Although some aspects have been described in connection with a device, it goes without saying that these aspects also constitute a description of the corresponding method, and so a block or a component of a device should also be understood as a corresponding method step or as a feature of a method step. Analogously thereto, aspects described in connection with or as a method step also constitute a description of a corresponding block or detail or feature of a corresponding device. Some or all of the method steps can be performed by a hardware apparatus (or using a hardware apparatus), such as, for example, a microprocessor, a programmable computer or an electronic circuit. In some examples, some or a plurality of the most important method steps can be performed by such an apparatus.

The examples described above merely constitute an illustration of the principles of the present disclosure. It goes without saying that modifications and variations of the arrangements and details described herein will become apparent to other persons skilled in the art. Therefore, it is intended that the disclosure be restricted only by the scope of protection of the appended patent claims, rather than by the specific details presented on the basis of the description and the explanation of the examples herein.

In the detailed description above it can be seen that different features are grouped together in examples. This manner of disclosure should not be understood as an intention that the claimed examples require more features than are explicitly mentioned in the respective claim. Rather, the situation is such that inventive content may reside in fewer than all features of an individual example disclosed. Therefore, the following claims should hereby be deemed to be incorporated in the description, wherein each claim by itself can stand as a separate example. Although each claim by itself can stand as a separate example, it should be noted that—although a dependent claim can refer in the claims to a specific combination with one or a plurality of claims—other examples can also encompass or include a combination of said dependent claim with the subject matter of any other dependent claim or a combination of any feature with other dependent and independent claims.
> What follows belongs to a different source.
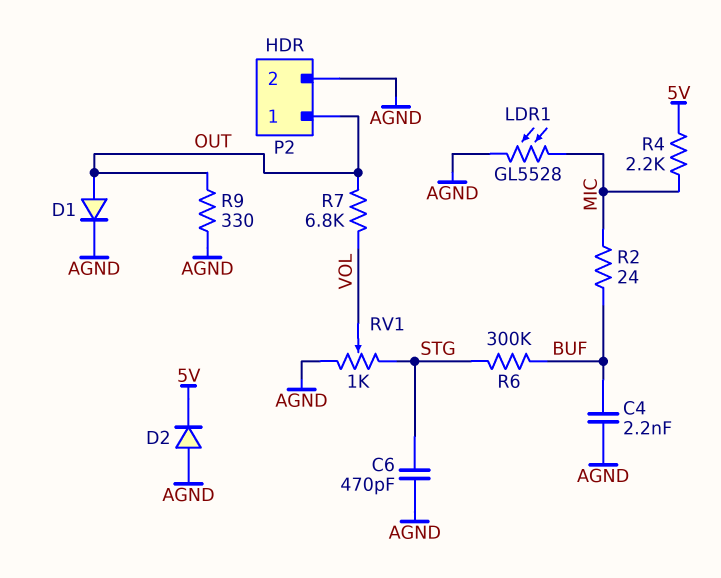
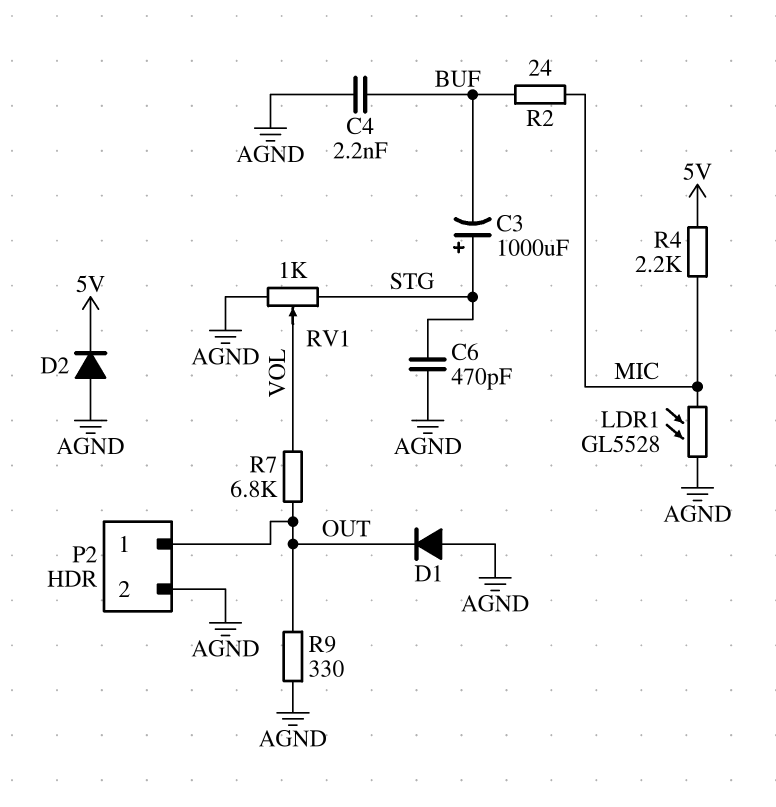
C3: none -> 1000uF (plus STG, minus BUF)
D1: diode (A OUT, K AGND) -> diode (A AGND, K OUT)
R6: 300k (BUF, STG) -> none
Such combinations are proposed herein, unless it is explicitly expressed that a specific combination is not intended. Furthermore, it is also intended that features of a claim can be included in any other independent claim, even if said claim is not directly dependent on the independent claim.

It should furthermore be noted that methods disclosed in the description or in the claims can be implemented by a device comprising means for performing the respective steps or actions of this method.

Furthermore, in some examples, an individual step/action can be subdivided into a plurality of sub-steps or contain a plurality of sub-steps. Such sub-steps can be contained in the disclosure of the individual step and be part of the disclosure of the individual step.